● **What this task involves**
Below are the records. Retype exactly the lines between the lines holding "çeyrek final olmalıydı." and "פלאנט. אני מניח", inclusive.

● **Data for the task**
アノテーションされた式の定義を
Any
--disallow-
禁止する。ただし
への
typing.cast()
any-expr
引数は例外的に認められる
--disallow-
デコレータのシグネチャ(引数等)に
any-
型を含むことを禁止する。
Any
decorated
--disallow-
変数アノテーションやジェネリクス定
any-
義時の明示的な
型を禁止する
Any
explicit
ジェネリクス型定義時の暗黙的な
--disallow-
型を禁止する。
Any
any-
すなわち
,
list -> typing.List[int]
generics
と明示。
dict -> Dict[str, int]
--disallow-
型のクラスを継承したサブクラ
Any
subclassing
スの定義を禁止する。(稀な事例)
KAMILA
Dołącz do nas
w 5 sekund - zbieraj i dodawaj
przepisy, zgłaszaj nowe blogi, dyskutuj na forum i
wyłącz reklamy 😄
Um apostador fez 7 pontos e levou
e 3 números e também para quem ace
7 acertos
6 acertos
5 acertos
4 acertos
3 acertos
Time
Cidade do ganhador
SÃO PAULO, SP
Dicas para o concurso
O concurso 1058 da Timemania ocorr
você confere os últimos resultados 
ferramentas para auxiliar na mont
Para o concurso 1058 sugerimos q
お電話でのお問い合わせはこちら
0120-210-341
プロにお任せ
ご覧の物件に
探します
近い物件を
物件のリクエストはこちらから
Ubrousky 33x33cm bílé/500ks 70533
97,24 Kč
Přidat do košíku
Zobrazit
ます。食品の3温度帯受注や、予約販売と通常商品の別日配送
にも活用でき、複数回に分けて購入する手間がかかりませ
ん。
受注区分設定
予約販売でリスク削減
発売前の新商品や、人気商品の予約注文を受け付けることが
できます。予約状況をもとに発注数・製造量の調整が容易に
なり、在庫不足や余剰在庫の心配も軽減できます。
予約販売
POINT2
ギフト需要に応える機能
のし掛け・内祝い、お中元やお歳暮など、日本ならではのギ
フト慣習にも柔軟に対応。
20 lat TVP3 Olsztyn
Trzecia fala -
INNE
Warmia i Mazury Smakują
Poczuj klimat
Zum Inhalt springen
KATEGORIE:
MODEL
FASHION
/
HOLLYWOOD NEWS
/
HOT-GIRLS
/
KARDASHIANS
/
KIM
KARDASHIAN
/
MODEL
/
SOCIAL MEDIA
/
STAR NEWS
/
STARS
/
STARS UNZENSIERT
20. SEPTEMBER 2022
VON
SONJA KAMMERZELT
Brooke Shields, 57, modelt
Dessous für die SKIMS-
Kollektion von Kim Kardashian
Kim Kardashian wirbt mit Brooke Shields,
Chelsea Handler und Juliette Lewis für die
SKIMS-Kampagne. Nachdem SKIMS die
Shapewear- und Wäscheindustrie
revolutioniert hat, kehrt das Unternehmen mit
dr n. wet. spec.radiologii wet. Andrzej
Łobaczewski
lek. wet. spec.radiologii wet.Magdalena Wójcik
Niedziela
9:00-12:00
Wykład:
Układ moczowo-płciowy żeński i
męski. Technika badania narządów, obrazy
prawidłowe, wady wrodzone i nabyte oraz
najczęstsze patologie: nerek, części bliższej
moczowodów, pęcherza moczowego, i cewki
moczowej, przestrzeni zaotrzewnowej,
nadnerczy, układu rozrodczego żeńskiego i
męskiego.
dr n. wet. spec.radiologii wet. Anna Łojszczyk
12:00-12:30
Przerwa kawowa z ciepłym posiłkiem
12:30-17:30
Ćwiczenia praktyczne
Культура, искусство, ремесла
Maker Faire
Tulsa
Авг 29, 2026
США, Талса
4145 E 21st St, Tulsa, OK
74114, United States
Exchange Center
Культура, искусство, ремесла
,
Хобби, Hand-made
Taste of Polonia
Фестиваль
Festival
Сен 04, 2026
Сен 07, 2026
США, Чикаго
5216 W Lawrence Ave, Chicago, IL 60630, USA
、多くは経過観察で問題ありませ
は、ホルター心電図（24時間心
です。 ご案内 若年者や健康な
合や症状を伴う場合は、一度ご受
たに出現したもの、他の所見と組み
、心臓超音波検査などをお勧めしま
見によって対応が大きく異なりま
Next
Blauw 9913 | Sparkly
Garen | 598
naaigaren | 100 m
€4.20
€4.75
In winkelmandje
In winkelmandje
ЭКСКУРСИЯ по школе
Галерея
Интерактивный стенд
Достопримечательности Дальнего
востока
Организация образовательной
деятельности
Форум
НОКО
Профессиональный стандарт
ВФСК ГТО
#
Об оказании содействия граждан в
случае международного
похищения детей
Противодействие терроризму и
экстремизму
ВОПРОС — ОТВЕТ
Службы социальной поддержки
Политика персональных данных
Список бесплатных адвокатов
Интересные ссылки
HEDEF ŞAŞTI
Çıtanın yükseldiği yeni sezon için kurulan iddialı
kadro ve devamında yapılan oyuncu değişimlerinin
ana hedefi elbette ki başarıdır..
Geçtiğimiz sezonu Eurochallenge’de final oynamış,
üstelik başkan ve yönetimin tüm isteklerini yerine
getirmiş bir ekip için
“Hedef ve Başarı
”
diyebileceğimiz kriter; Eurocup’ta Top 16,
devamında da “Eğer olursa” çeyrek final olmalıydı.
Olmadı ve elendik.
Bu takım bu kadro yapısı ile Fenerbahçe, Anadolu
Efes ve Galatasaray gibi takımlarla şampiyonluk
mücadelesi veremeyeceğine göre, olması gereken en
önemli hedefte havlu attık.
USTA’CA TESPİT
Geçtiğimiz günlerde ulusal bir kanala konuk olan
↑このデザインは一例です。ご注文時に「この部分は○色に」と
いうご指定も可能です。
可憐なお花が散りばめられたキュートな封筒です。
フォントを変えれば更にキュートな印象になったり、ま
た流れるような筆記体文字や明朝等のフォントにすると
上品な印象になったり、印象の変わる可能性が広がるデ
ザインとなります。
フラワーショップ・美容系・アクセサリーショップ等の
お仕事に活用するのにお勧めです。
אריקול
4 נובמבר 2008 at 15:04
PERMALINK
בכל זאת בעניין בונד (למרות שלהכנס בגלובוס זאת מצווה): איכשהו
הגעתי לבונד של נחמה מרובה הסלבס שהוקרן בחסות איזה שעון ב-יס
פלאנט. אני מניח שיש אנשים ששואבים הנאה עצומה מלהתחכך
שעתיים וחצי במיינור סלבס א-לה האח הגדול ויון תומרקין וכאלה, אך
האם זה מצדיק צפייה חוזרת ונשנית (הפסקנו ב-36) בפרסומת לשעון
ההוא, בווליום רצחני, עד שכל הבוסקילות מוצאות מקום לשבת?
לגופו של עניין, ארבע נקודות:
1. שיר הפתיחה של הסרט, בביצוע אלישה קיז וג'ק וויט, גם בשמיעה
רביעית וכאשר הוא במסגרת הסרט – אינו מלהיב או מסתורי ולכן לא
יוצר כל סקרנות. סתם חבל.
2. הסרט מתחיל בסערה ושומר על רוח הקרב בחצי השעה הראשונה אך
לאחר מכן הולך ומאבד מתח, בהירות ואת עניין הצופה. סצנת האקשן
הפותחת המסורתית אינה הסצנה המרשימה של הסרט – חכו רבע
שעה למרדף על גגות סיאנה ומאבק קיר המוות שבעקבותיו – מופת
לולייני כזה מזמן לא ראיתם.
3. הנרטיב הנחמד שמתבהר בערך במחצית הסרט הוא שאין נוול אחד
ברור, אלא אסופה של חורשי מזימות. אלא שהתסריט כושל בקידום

● **Answer box**
devamında da “Eğer olursa” çeyrek final olmalıydı.
Olmadı ve elendik.
Bu takım bu kadro yapısı ile Fenerbahçe, Anadolu
Efes ve Galatasaray gibi takımlarla şampiyonluk
mücadelesi veremeyeceğine göre, olması gereken en
önemli hedefte havlu attık.
USTA’CA TESPİT
Geçtiğimiz günlerde ulusal bir kanala konuk olan
↑このデザインは一例です。ご注文時に「この部分は○色に」と
いうご指定も可能です。
可憐なお花が散りばめられたキュートな封筒です。
フォントを変えれば更にキュートな印象になったり、ま
た流れるような筆記体文字や明朝等のフォントにすると
上品な印象になったり、印象の変わる可能性が広がるデ
ザインとなります。
フラワーショップ・美容系・アクセサリーショップ等の
お仕事に活用するのにお勧めです。
אריקול
4 נובמבר 2008 at 15:04
PERMALINK
בכל זאת בעניין בונד (למרות שלהכנס בגלובוס זאת מצווה): איכשהו
הגעתי לבונד של נחמה מרובה הסלבס שהוקרן בחסות איזה שעון ב-יס
פלאנט. אני מניח שיש אנשים ששואבים הנאה עצומה מלהתחכך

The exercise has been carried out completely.